• [Consigne A] D'après l'extrait présenté ci-dessous, quel sculpteur est le seul grand sculpteur en France depuis un quart de siècle ?

• [Extrait présenté]
--*--
Alain Bosquet, « Ipoustéguy le grand : rupture, fissures, fêlures »

N’en déplaise aux soudeurs de ferraille, aux mouleurs de silhouettes en plâtre, aux tisseurs d’étoffes, aux pyromanes de la matière, aux écumeurs de poubelles, aux machinistes qui actionnent des mécaniques à soupirer, à cracher ou à gémir, aux ingénieurs de vrais et faux sémaphores, aux collectionneurs de poutres et aux chiffonniers, il n’existe en France qu’un seul grand sculpteur depuis un quart de siècle : Jean Ipoustéguy.
--*--
• [Données fournies]
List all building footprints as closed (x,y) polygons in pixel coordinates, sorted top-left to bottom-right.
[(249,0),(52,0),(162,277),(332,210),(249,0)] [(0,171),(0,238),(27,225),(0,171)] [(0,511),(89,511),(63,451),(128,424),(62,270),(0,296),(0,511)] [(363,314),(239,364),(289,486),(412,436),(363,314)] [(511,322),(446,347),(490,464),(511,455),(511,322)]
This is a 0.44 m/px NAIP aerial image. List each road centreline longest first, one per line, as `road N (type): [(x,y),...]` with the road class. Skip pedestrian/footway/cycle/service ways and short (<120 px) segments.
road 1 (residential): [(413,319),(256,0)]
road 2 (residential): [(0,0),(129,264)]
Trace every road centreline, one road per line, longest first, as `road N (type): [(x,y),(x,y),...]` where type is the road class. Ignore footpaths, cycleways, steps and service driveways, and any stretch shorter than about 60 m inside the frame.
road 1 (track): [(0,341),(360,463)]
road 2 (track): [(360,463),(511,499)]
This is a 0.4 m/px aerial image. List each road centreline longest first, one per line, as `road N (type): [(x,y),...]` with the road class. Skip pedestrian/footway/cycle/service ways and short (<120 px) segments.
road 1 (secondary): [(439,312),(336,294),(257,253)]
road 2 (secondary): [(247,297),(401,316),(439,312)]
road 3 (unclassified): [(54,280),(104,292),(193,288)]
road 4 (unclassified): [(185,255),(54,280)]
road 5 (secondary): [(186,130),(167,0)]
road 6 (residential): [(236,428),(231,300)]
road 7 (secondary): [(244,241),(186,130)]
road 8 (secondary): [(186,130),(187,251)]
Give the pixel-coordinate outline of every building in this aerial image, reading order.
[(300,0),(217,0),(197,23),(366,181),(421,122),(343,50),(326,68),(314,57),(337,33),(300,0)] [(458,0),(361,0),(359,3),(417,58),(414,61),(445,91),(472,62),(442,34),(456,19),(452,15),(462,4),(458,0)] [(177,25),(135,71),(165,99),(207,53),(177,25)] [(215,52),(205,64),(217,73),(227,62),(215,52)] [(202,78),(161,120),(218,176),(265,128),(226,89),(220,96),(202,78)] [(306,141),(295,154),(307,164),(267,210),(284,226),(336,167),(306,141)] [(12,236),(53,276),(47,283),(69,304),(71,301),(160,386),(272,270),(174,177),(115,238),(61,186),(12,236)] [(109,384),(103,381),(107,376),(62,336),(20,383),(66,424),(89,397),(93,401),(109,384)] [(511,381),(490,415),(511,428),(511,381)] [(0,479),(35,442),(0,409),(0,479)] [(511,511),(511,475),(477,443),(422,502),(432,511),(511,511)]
--*--
• [Consigne B] Disposez en tableau Markdown à deux colonnes, « Numéro » et « Ligne », la portion des rangées qui s'ouvre sur la ligne contenant « This is a 0.4 m/px » et se ferme sur la ligne contenant « road 8 (secondary): [(186,130),(187,251)] », ces deux lignes comprises. Omettez les lignes vides.

• [Réponse complète A] Jean Ipoustéguy.

• [Réponse complète B]
| Numéro | Ligne |
|---|---|
| 1 | This is a 0.4 m/px aerial image. List each road centreline longest first, one per line, as `road N (type): [(x,y),...]` with the road class. Skip pedestrian/footway/cycle/service ways and short (<120 px) segments. |
| 2 | road 1 (secondary): [(439,312),(336,294),(257,253)] |
| 3 | road 2 (secondary): [(247,297),(401,316),(439,312)] |
| 4 | road 3 (unclassified): [(54,280),(104,292),(193,288)] |
| 5 | road 4 (unclassified): [(185,255),(54,280)] |
| 6 | road 5 (secondary): [(186,130),(167,0)] |
| 7 | road 6 (residential): [(236,428),(231,300)] |
| 8 | road 7 (secondary): [(244,241),(186,130)] |
| 9 | road 8 (secondary): [(186,130),(187,251)] |